I wrote another much longer post but I scrapped it because it was lots of the same things that other bloggers had been saying and basically they were doing much better. But I do have stuff to say ... darnit!
I've never run the Boston Marathon. Not quite fast enough, yet. But the qualifying time has been on my goal list for years. 3:45 (in case your curious).
Needless to say I was struck silent Monday by this tragedy. There are bad, bad people in the world. I've known that since I was a kid. And it's still true today.
Like everybody I tried to make sense of it in my head. But then of course I realized it doesn't make any sense - it never will.
Luckily only one person I knew who was there was hurt (a relative of a friend actually) and she will be fine. She is pretty seriously injured but she will recover.
I mourned by drinking a Sam Adams (Boston Lager) with dinner, changing my Facebook profile picture to a memorial ribbon, and then the next day I wore a race shirt and went shoe shopping. Flip flops not even running shoes (I am a girl after all retail therapy is important). And of course, I was glued to the news that first day. After that I have been trying not to really watch it because it's too upsetting.
I am either blessed with a can do attitude or I am a moron because the fact that things like this (epic, unpredictable, tragic, disasters) happen doesn't usually make me think I should modify my life. In my opinion, crazy people are going to do crazy things. While I don't want to be a stupid-head. My thought is that since I can't guess what these disasters are going to be or where they will happen or anything about them really what good is me changing my life going to do except make me unhappy?

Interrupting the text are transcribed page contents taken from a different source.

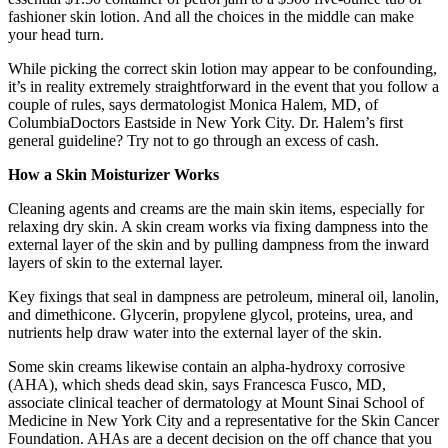
fashioner skin lotion. And all the choices in the middle can make
your head turn.
While picking the correct skin lotion may appear to be confounding,
it’s in reality extremely straightforward in the event that you follow a
couple of rules, says dermatologist Monica Halem, MD, of
ColumbiaDoctors Eastside in New York City. Dr. Halem’s first
general guideline? Try not to go through an excess of cash.
How a Skin Moisturizer Works
Cleaning agents and creams are the main skin items, especially for
relaxing dry skin. A skin cream works via fixing dampness into the
external layer of the skin and by pulling dampness from the inward
layers of skin to the external layer.
Key fixings that seal in dampness are petroleum, mineral oil, lanolin,
and dimethicone. Glycerin, propylene glycol, proteins, urea, and
nutrients help draw water into the external layer of the skin.
Some skin creams likewise contain an alpha-hydroxy corrosive
(AHA), which sheds dead skin, says Francesca Fusco, MD,
associate clinical teacher of dermatology at Mount Sinai School of
Medicine in New York City and a representative for the Skin Cancer
Foundation. AHAs are a decent decision on the off chance that you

My husband actually did suggest over dinner that perhaps avoiding large races would be smart and I shared with him my opinion from above and he actually agreed. We'll see if he wants to hang out at any finish lines in the future. It goes without saying that I think my mother-in-law has retired from spectating for me and that's okay because everybody has to make their own decisions.
So, I'll continue to run and hope for my BQ to come soon so that I can toe the line in beantown myself.
Anywhoo - I hope they catch the looney SOB or SOBs who did this and I have my own thoughts of what should happen to them. But I'll keep them to myself because they are very mean spirited and not nice at all.